Zu groß, zu teuer, zu aufwändig: Für Merlin Ouboter ist es kein Wunder, dass sich das Elektroauto so schwertut. Deshalb hat der Schweizer Mobilitätsrevoluzzer ein radikal reduziertes Konzept entwickelt – und dafür ein altes Rezept neu aufgewärmt. Denn was da in diesen Tagen als Prototyp des Microlino um den Züricher See stromert, erinnert nicht von ungefähr an die legendäre Isetta, mit der Mobilität in den 1950ern schon einmal erschwinglich geworden ist. Das Projekt ist zwar schon fünf Jahre alt und zwischendurch hat Ouboter nicht nur mehrfach die Partner gewechselt, mit dem Karo des deutschen Zulieferers Artega einen Klon auf den Plan gerufen und neben einem Heer von Entwicklern auch die Juristen beschäftigt. Sondern nebenbei auch das eigene Modell noch einmal komplett umgekrempelt, mit einer LED-Leiste ins Hier und Heute geholt und zugleich noch einmal die Crashstruktur verbessert sowie die Plastikkarosse gegen Blech getauscht. Doch so langsam klingen die Geburtswehen ab und mit der finanziellen Rückendeckung des Kickboard-Königs Wim Ouboter, der zu Hochzeiten an guten Tagen 80.000 und heute noch immer über 1,5 Millionen Roller pro Jahr verkauft, sieht sein kleines Team endlich die Zielgerade: Auf der IAA in München wollen sie im September das finale Auto präsentieren und kurz danach zu Preisen ab 12.500 Euro noch die ersten paar hundert Exemplare ausliefern, bevor der italienische Entwicklungspartner und Karosseriebauer Cecomp dann ab 2022 bis zu 10.000 Autos im Jahr auf die winzigen Rädchen stellen soll. 

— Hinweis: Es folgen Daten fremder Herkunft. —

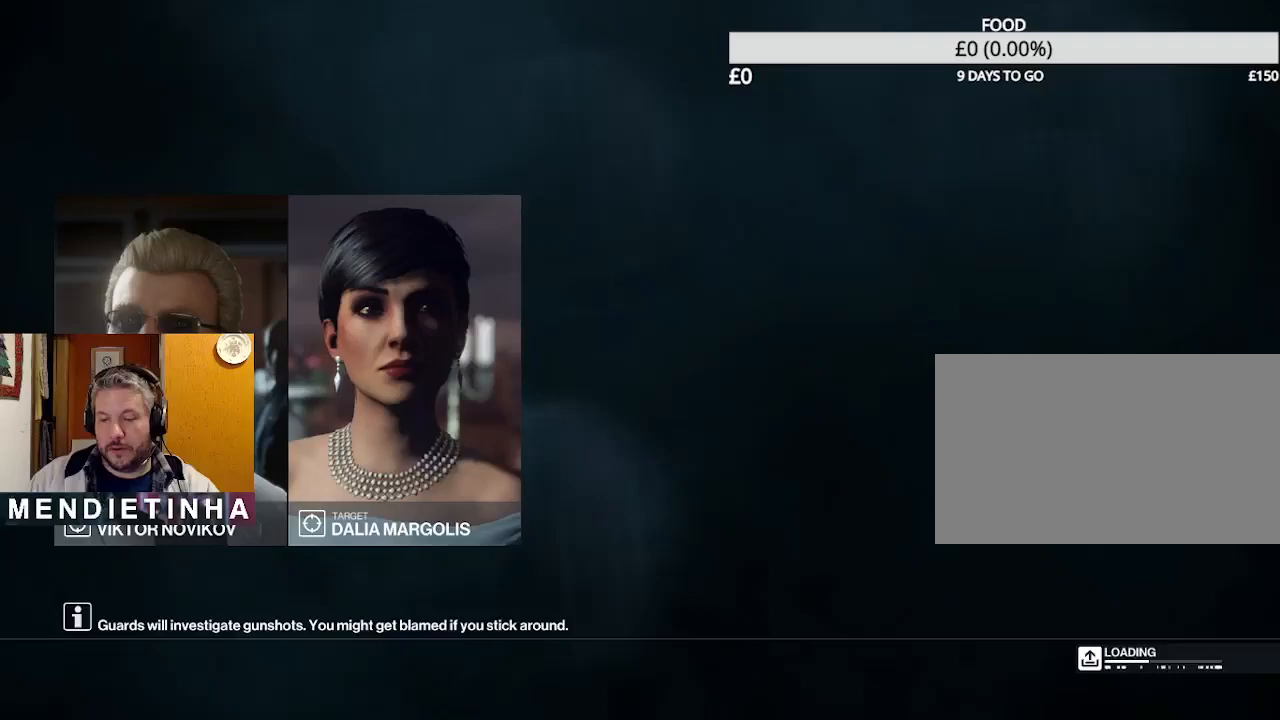
Gameplay with keyboard and mouse; each line is a JSON object with the keys and mouse buttons held at the frame after it. "events" lists presses ("down") and releases ("up") of "1", "2", "3", "4", "5", "a", "alt", "c", "caps_lock", "ctrl", "d", "e", "f", "g", "q", "r", "s", "shift", "space", "t", "tab", "v", "w", "x", "z", "mouse_left", "mouse_wheel" and "mouse_right" between this image and that frame as [ms after this image, input, new state], when the widget could be followed in between. "mouse_left", "mouse_wheel", "mouse_right" = the "left", "wheel", "right" buttons of the "mouse" list. No other keys are recorded. "wheel" means that the mouse wheel is clicked or scrolled. Not read: mouse_move.
{"keys": [], "mouse": [], "events": []}
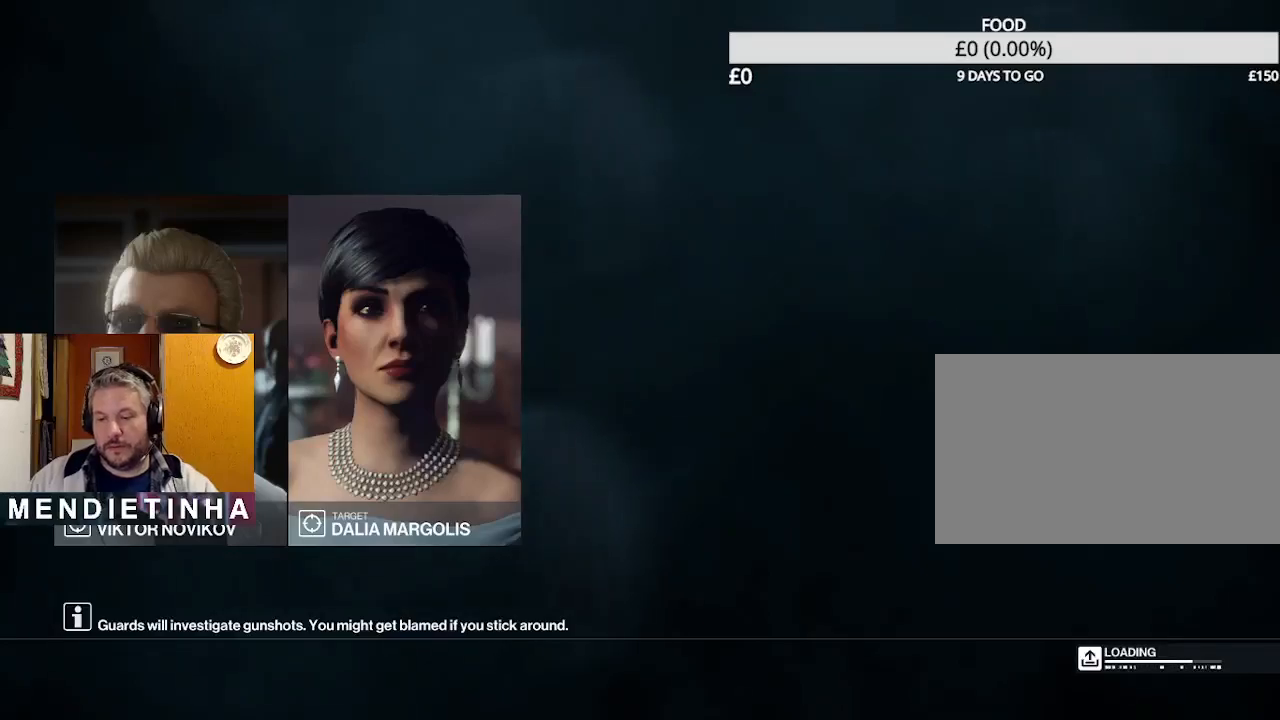
{"keys": [], "mouse": [], "events": []}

Auch wenn der Prototyp im coolen Mattlack gehalten ist und nicht das zweifarbige Retro-Livree trägt und wenn die wie Fühler an die Flanke geschraubten Scheinwerfer mit LED-Technik strahlen, ist der Microlino noch immer sofort als Isetta-Enkel zu erkennen. Das gilt für das winzige Format mit 2,50 Metern Kürze und 1,50 Metern Schmale, es gilt für die vier 13-Zoll-Rädchen und es gilt für die Form. Denn wie früher ist der Microlino vorne breiter als hinten. Und wie damals in den 1950ern ist die Tür vorne am Bug angeschlagen. 

Wer durch die steigt und um die feststehende Lenkradsäule auf die durchgehende Bank klettert, macht allerdings einen Zeitsprung – und landet im Hier und Heute: Über dem Lenkrad thront ein kleiner Bildschirm, bedient wird die Isetta 2.0 über einen Touchscreen daneben, und natürlich fährt die Knutschkugel elektrisch.

Im Boden stecken deshalb im besten Fall Akkus mit einer Kapazität zu 14,4 kWh. Mit 2,5 kW in vier Stunden daheim an der Steckdose oder mit einem Typ2-Stecker auch öffentlich geladen, speisen sie für bestenfalls 200 Kilometer einen im Heck montierten E-Motor mit 20 kW, der maximal 90 km/h ermöglicht. Mehr ist nicht erlaubt für die Kategorie L7E, für die der Microlino gemacht ist. Weil die Zulassung aber zugleich das Gewicht auf 450 Kilo limitiert, hat der Heckmotor mit dem Zweisitzer buchstäblich leichtes Spiel, sprintet in fünf Sekunden auf Tempo 50 und schießt mit jedem Stromstoß durch die Stadt, als hätte er doch noch ein paar BMW-Gene. Dabei haben die Bayern dem Projekt sehr zur Ouboters Freude vom ersten Tag ein demonstratives Desinteresse entgegen gebracht. 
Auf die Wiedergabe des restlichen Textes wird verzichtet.